Hi, Tony:

Aijun Wang
China Telecom

> On Nov 20, 2020, at 17:45, Tony Przygienda <[email protected]> wrote:
> 
> 
> Yes, acknowledging the idea of negative disaggregation is inspired by RIFT 
> work is fine (and normally, when inspired by an idea at least in research 
> cycles it is considered basic courtesy to refer to the according source, 
> something has been lost more and more in IETF over time I dare to observe 
> which in itself reflects on the community IMO) but please do not try to 
> compare the two beyond that.
[WAJ] PUA has no relation with RIFT. I have not yet study what’s problem it 
encountered, but welcome the experts have such design experience to point out 
the pitfall that PUA can bypass.

> Disaggregation works well on directed graphs (lattices) or arguably if your 
> addressing scheme is aligned with regular topology (hypercube e.g.). it works 
> in generic graphs in super special cases only & it will be @ best a crutch 
> that may under all the correct circumstances have some utility but probably 
> ends up hurting operationally more than helping.
[WAJ] PUA will try to avoid the solution that can only fit some special 
topology or address schema.

> The indication that "magic timer" is needed in the draft should be first 
> warning, all kind of seat-of-pants heuristics to dis- and re-aggregate 2nd. 

[WAJ] “timer” is not uncommon in IGP protocol.

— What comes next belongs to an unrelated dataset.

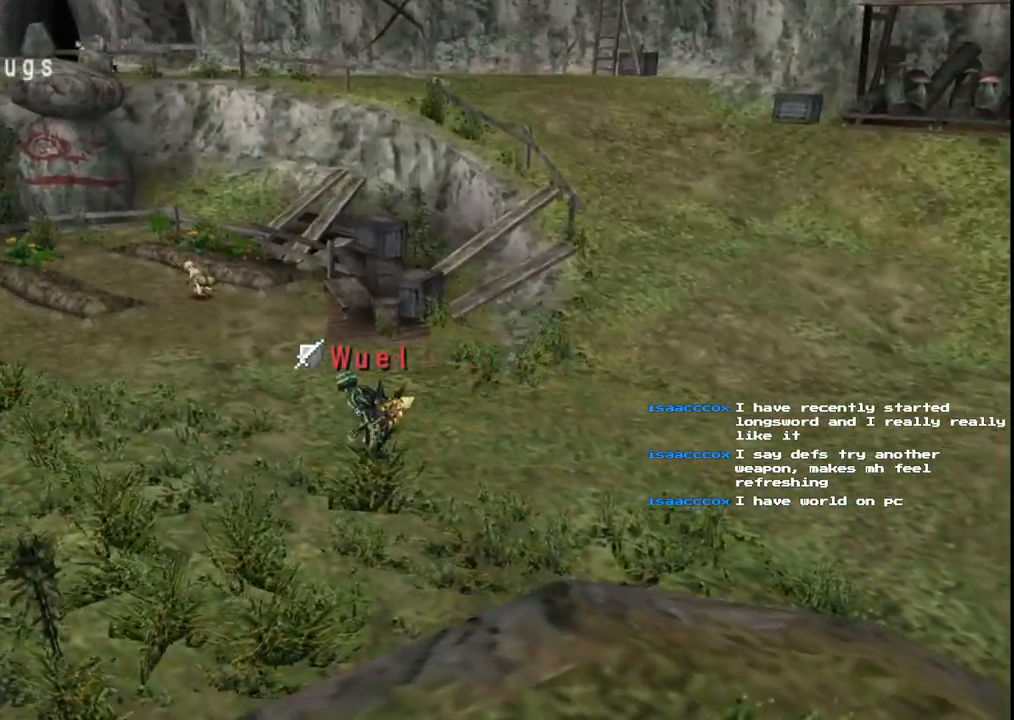
{"buttons": ["R1"], "left_stick": "left", "right_stick": "center", "events": []}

Using it within PUA mechanism is 
just to assure the service switch successfully upon it receives the PUA.

> Just quickly flying through the draft I see lots of logic problems already 
> that will lead to vexing effects, e.g. indication of missing neighbor will 
> work in specific type of topologies, in others varying by one link only may 
> lead to stable blackholes. 
[WAJ] Would you like to state the above conclusion more clearly?

> 
> my 2c
> 
> -- tony 
> 
>> On Sun, Nov 15, 2020 at 11:29 AM Jeff Tantsura <[email protected]> 
>> wrote:
>> As RIFT chair - I’d like to respond to Robert’ comment -  the example is 
>> rather  unfortunate, in RIFT disaggregation is conditional and well 
>> contained within its context, it doesn’t  affect overall scalability.
>> 
>> Regards,
>> Jeff
>> 
>>>> On Nov 15, 2020, at 08:44, Robert Raszuk <[email protected]> wrote:
>>>> 
>>> 
>>> Hi Aijun,
>>> 
>>> I would in fact only propose that the presented mechanism is narrowed down 
>>> to invalidate BGP (service) routes - in fact their next hops. 
>>> 
>>> The reason being that the moment you make the solution generic, moreover 
>>> the moment you want it to be used in RIB and data plane I am afraid you are 
>>> running into similar (even if local) deaggregation mechanism like recently 
>>> described in RIFT. That would kill all the scalability of advertising 
>>> summary routes in the first place and I bet would face lots of opposition. 
>>> 
>>> Thx,
>>> R.
>>>  
>>>>> I would actually trim most use cases leaving just one - to signal remote 
>>>>> service node (ex: PE) going down in the presence of summary route being 
>>>>> advertised from remote area or pop. 
>>>  [WAJ] Yes, this may be the most useful use case, but the PUA mechanism can 
>>> also apply to other scenarios. We want to make it one general solution.